# Tax efficient way to take remuneration from limited company?



## sceach (5 May 2010)

Hi 
I am a fulltime PAYE worker. I recently formed a limited company as a side business and am wondering what the most tax efficient way of taking payment/benefit from the company is?
Thanks.


----------



## sceach (5 May 2010)

Just to add:
I put €10,000 into the company as working capital.
Can I (hopefully) take this back from the company tax free at the end of the year?


----------



## d2x2 (6 May 2010)

You will pay PAYE on the income you get out of your company.

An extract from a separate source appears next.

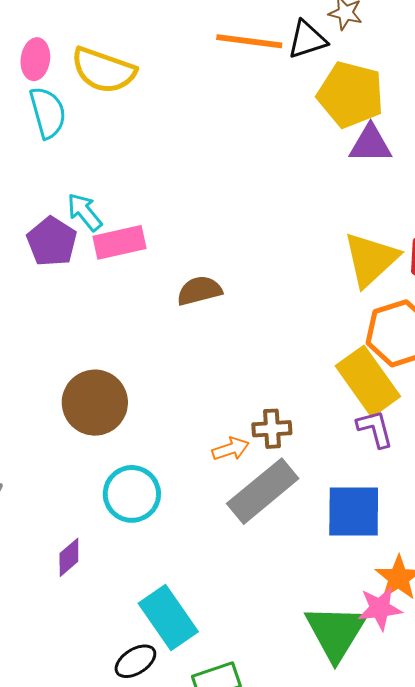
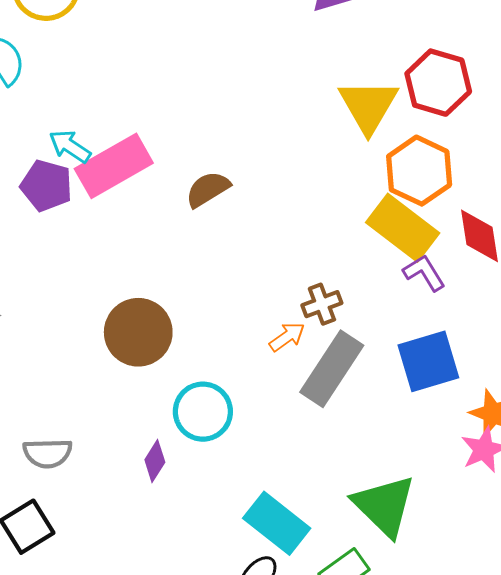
pink rectangle: (119, 242) -> (114, 166), size x1.4
purple diamond: (69, 557) -> (155, 461), moved
green triangle: (336, 632) -> (384, 506), moved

For your working capital, check with your accountant but this is likely treated as debt and therefore just a reimbursement that would not attract tax.


----------



## Graham_07 (6 May 2010)

The PAYE income will usually mean your tax credits and possibly all your standard rate cut-off point are used up there so any income from the company will be taxed in full and at your marginal rate. 

The capital you put in can be treated as a directors loan and repaid to you as funds allow with no implications. 

You may find pension payments useful in reducing tax on your pay form the company.


----------



## NHG (6 May 2010)

Do you have any travel expenses  that you can claim?


----------



## sceach (6 May 2010)

Thanks guys. My tax credits are all used up by my PAYE job.
These are some ideas I have:


Buy equipment out of my own money and lease it to the company e.g. van, computer, printer etc.
Claim expeses e.g. diesel, phone, lunches etc.)
Occasionally one of the employees may need to stay overnight in Dublin, can I rent a room in my house to the company?


----------



## Graham_07 (6 May 2010)

sceach said:


> Thanks guys. My tax credits are all used up by my PAYE job.
> These are some ideas I have:
> 
> 
> ...




If you buy assets and rent/lease them to the company then the company gets a deduction at 12.5% on the expense. However remember you are then receiving the rental/leasing income personally which is chargeable at your marginal rate of tax+PRSI+Levies which is going to be more than that. The same would apply in case of renting a room to the company. ( which I do not think is relieved under rent-a-room relief as you are renting commercial space not residential) 

Also, unless you are personally registered for VAT then you lose the potential VAT claims on the items. If the company buys/leases them then as long as it is VAT registered then it will get the VAT claims. 


Employees are entitled to Revenue approved mileage and subsistence which are covered in guides IT51 and IT 54 on Revenue's site.


----------



## sceach (6 May 2010)

Thanks all.
Looks like the best option is to bite the bullet, take a wage and pay the relevant taxes.


----------



## simplyjoe (7 May 2010)

sceach said:


> Thanks all.
> Looks like the best option is to bite the bullet, take a wage and pay the relevant taxes.


 
Not at all. You have been given good advice here.
1) Mix salary with pension payments
2) Claim expenses using civil service rates. These are generous rates and if anything people underclaim these expenses as they do not keep proper records.
3) Claim a percentage of home phone. Also ESB, oil, etc.. Percentage = area of office over total area of house.
4) If your 10k investment was by way of loan you can withdraw this without any tax.
5) If your spouse (if applicable) works in the company pay him/her a salary increasing your standard rate band. Also pay him/her expenses for expenses incurred on behalf of the company.
6) Consider purchasing a commercial vehicle if you do enough milage. Weigh up all factors in this matter.

People pay too much tax. You need to ensure that your affairs are organised so that you pay only the tax that you are legally obliged to.


----------